Modeling the underlying biological processes in Alzheimer's disease using a multivariate competing risk joint model

Abstract

Many clinical trials repeatedly measure several longitudinal outcomes on patients. Patient follow-up can discontinue due to an outcome-dependent event, such as clinical diagnosis, death, or dropout. Joint modeling is a popular choice for the analysis of this type of data. Using example data from a prodromal Alzheimer's disease trial, we propose a new type of multivariate joint model in which longitudinal brain imaging outcomes and memory impairment ratings are allowed to be associated both with time to open-label medication and dropout, and where the brain imaging outcomes may also directly affect the memory impairment ratings.

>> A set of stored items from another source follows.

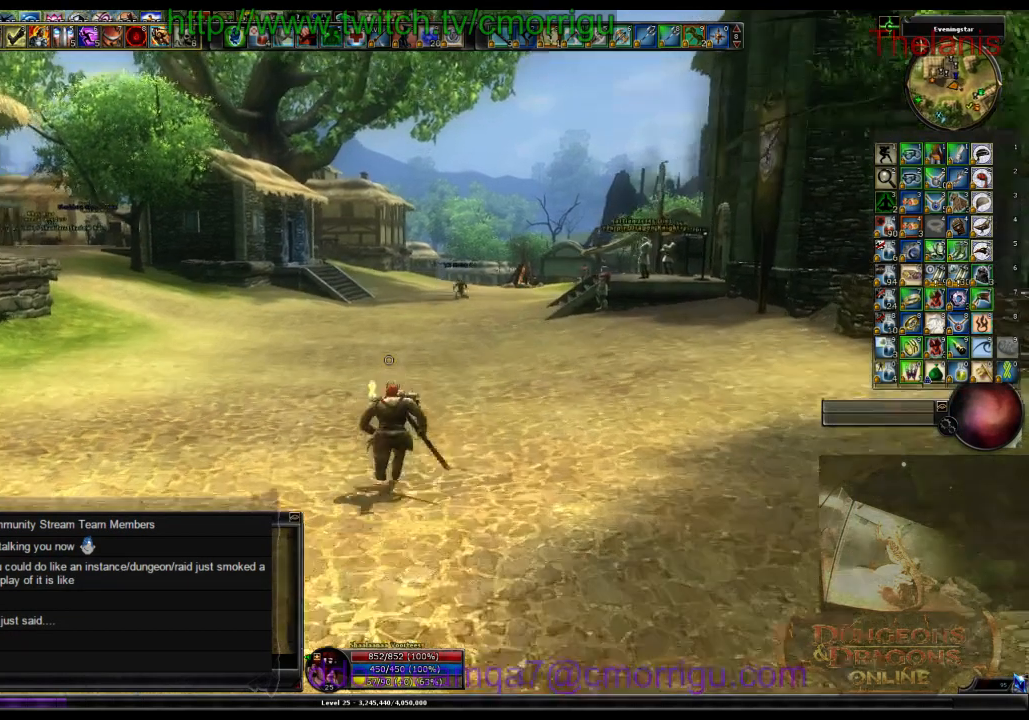
{"keys": ["w"], "events": []}
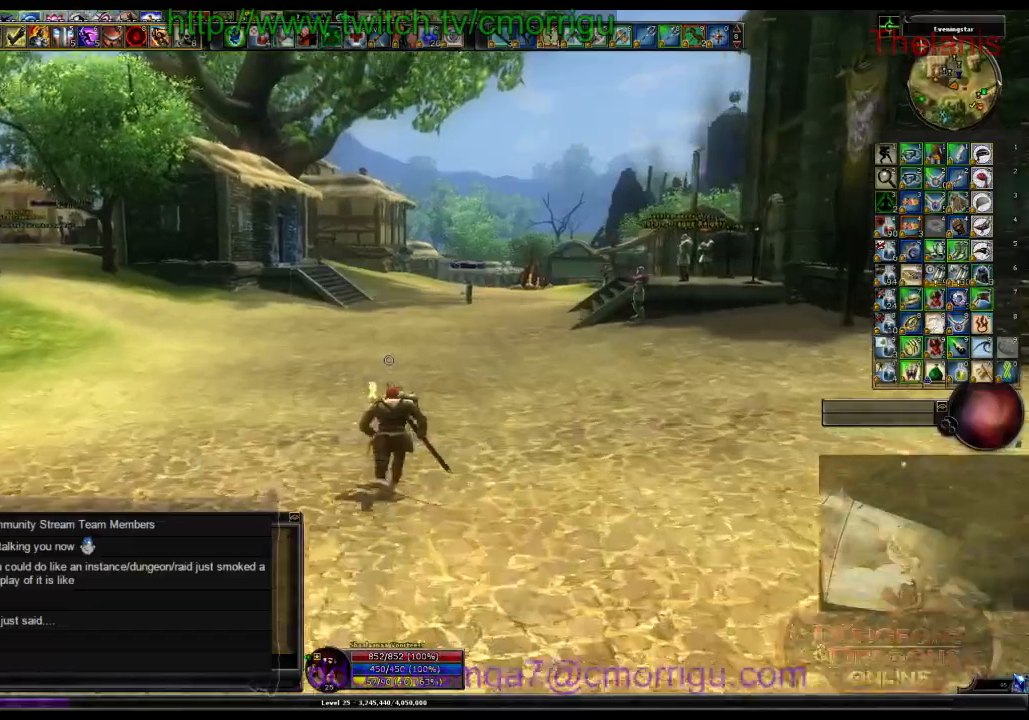
{"keys": ["w"], "events": []}
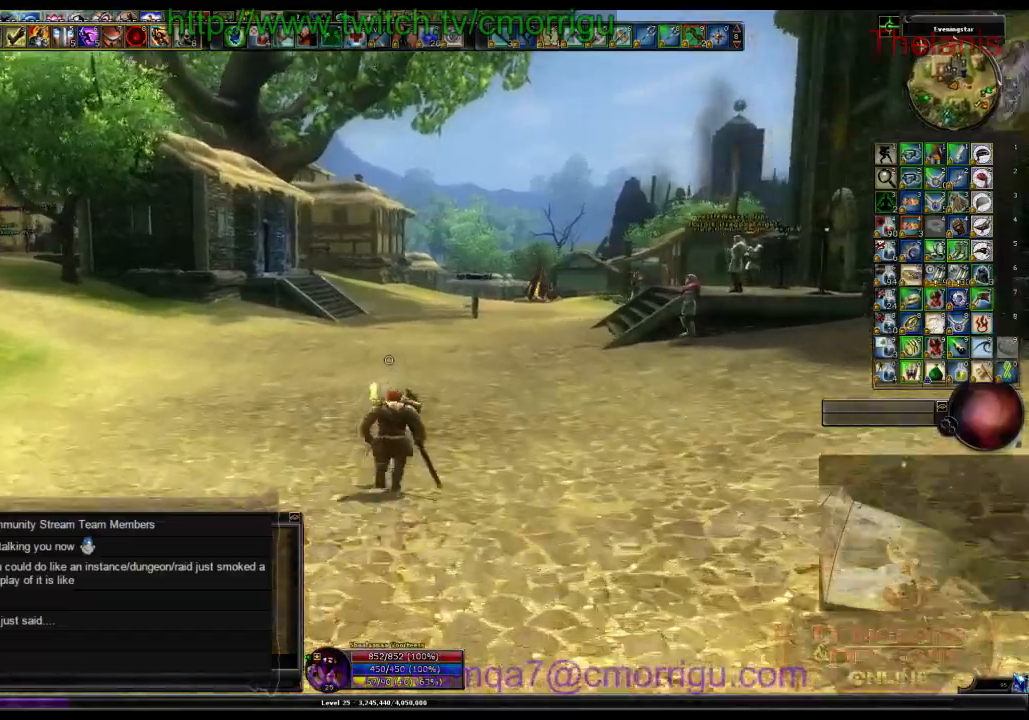
{"keys": ["w"], "events": []}
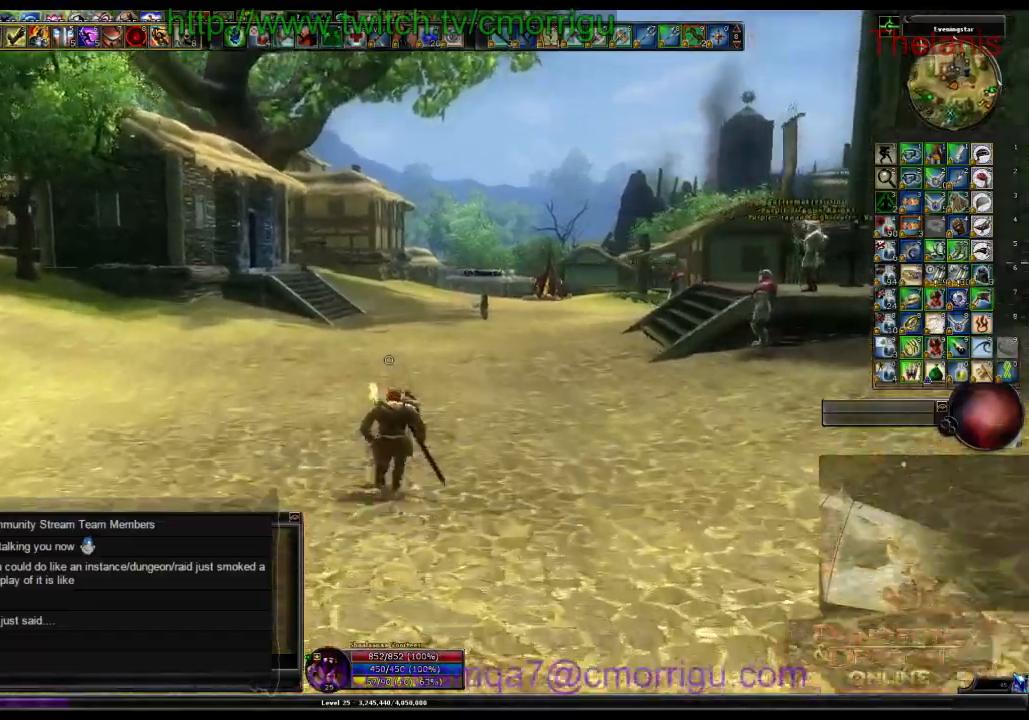
{"keys": ["w"], "events": []}
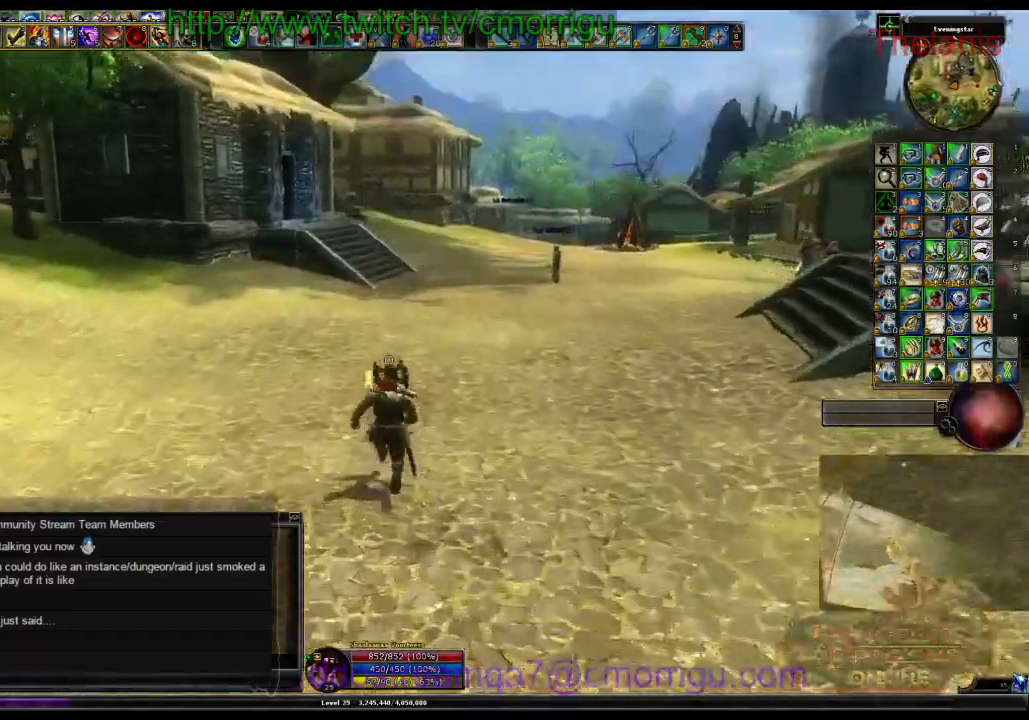
{"keys": ["w"], "events": []}
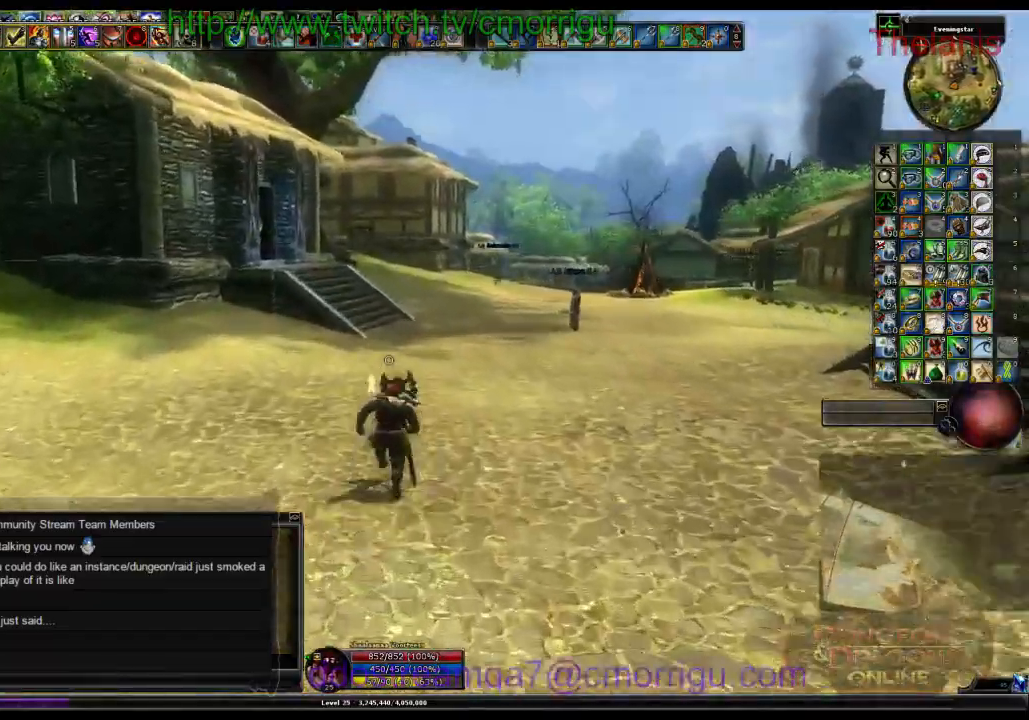
{"keys": ["w"], "events": []}
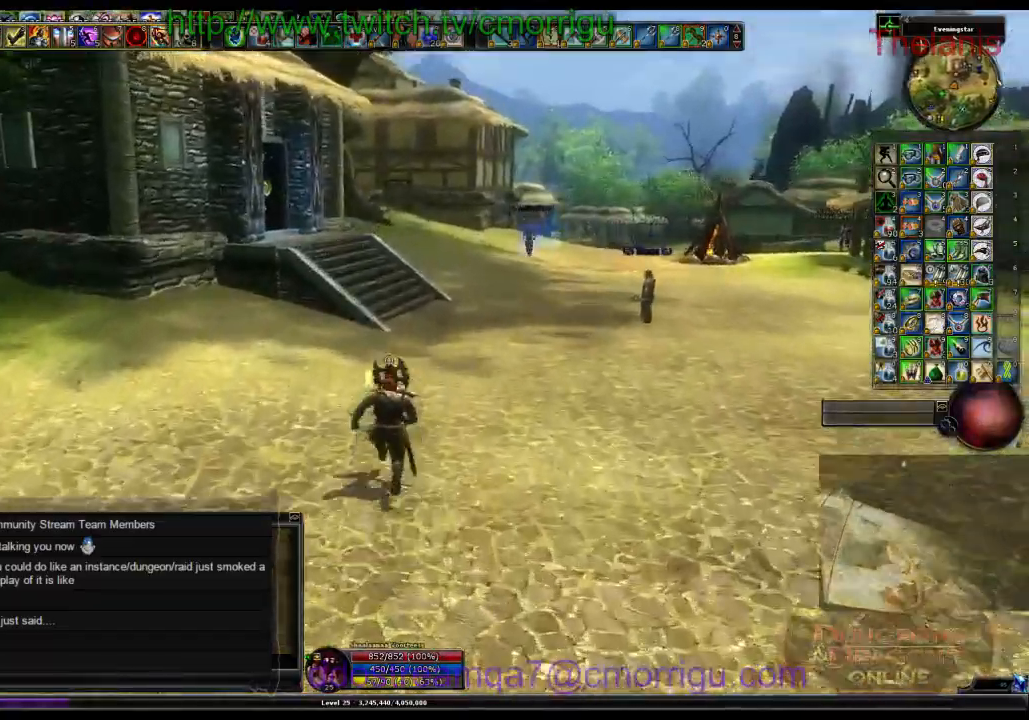
{"keys": ["w"], "events": []}
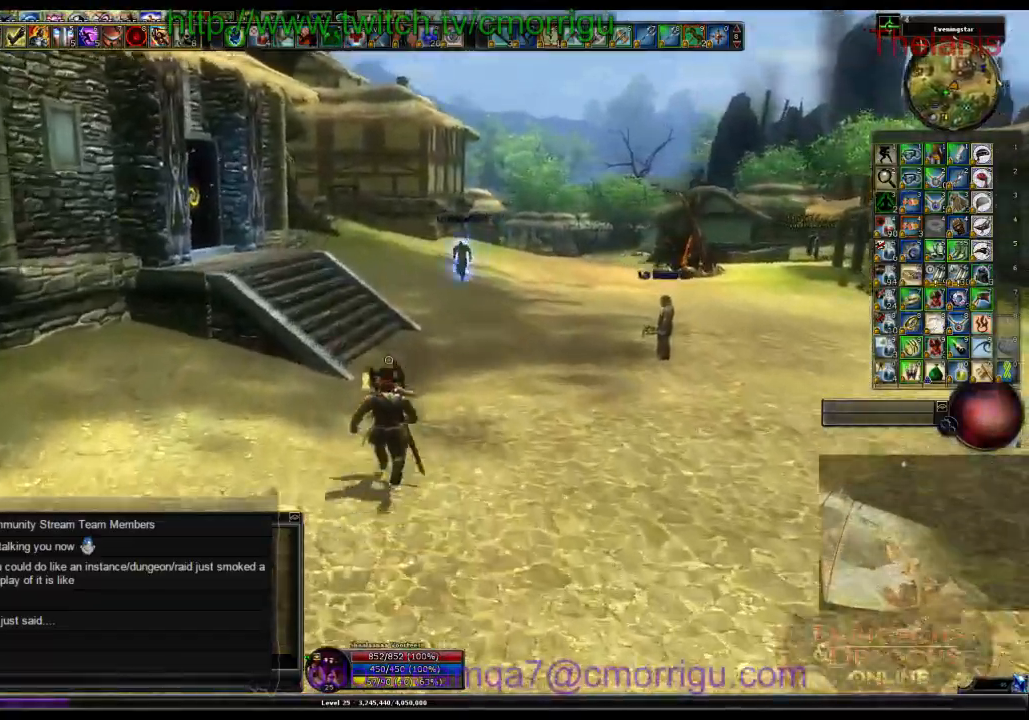
{"keys": ["w"], "events": []}
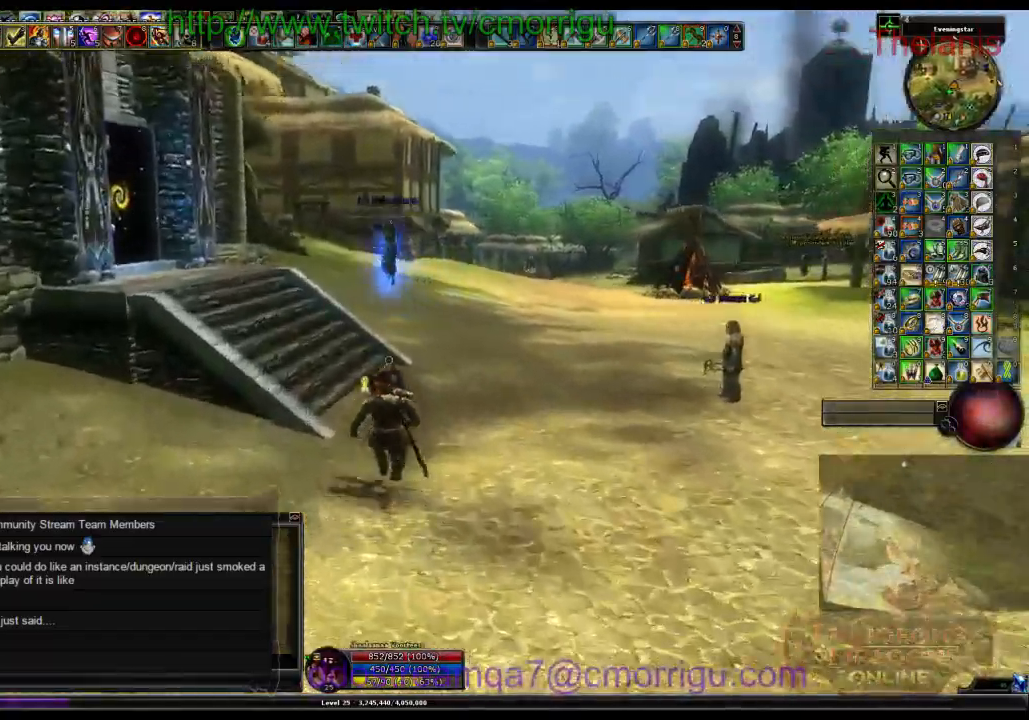
{"keys": ["w"], "events": []}
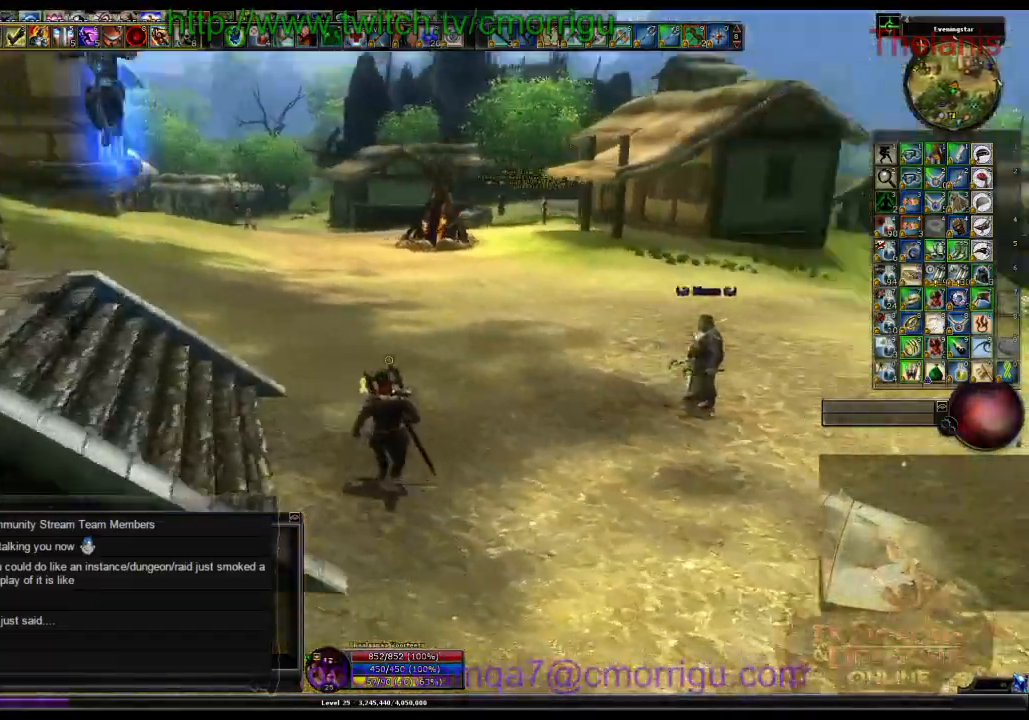
{"keys": ["w"], "events": []}
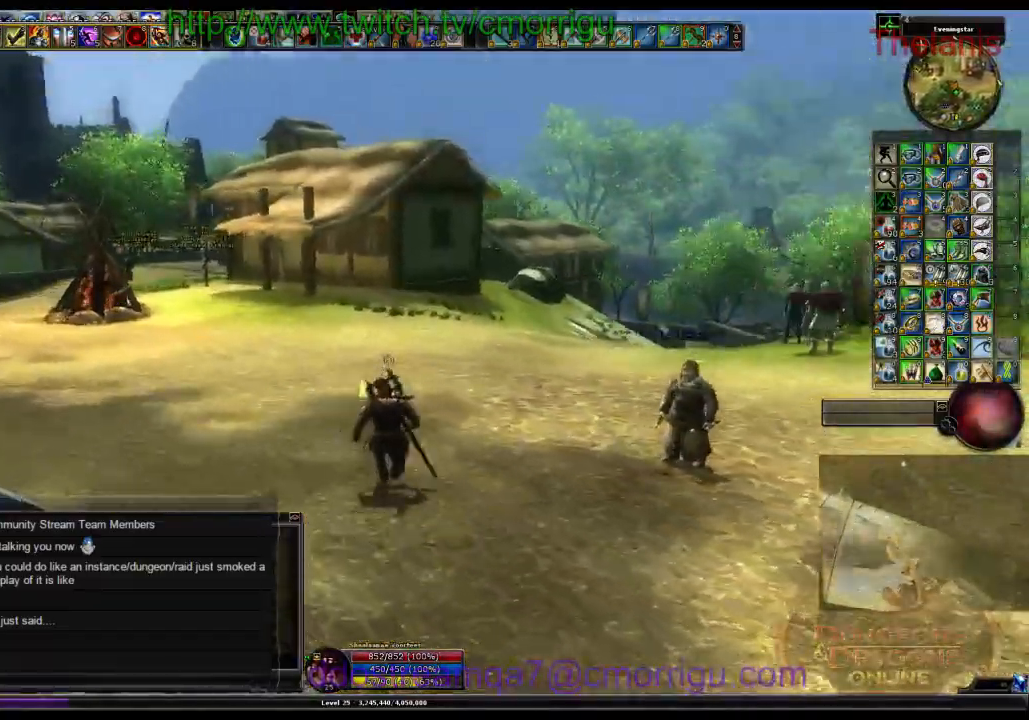
{"keys": ["a", "w"], "events": [[133, "a", "down"]]}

Existing joint models for multivariate longitudinal outcomes account for the correlation between the longitudinal outcomes through the random effects, often by assuming a multivariate normal distribution. However, for these models, it is difficult to interpret how the longitudinal outcomes affect each other. We model the dependence between the longitudinal outcomes differently so that a first longitudinal outcome affects a second one. Specifically, for each longitudinal outcome, we use a linear mixed-effects model to estimate its trajectory, where, for the second longitudinal outcome, we include the linear predictor of the first outcome as a time-varying covariate. This facilitates an easy and direct interpretation of the association between the longitudinal outcomes and provides a framework for latent mediation analysis to understand the underlying biological processes. For the trial considered here, we found that part of the intervention effect is mediated through hippocampal brain atrophy. The proposed joint models are fitted using a Bayesian framework via MCMC simulation.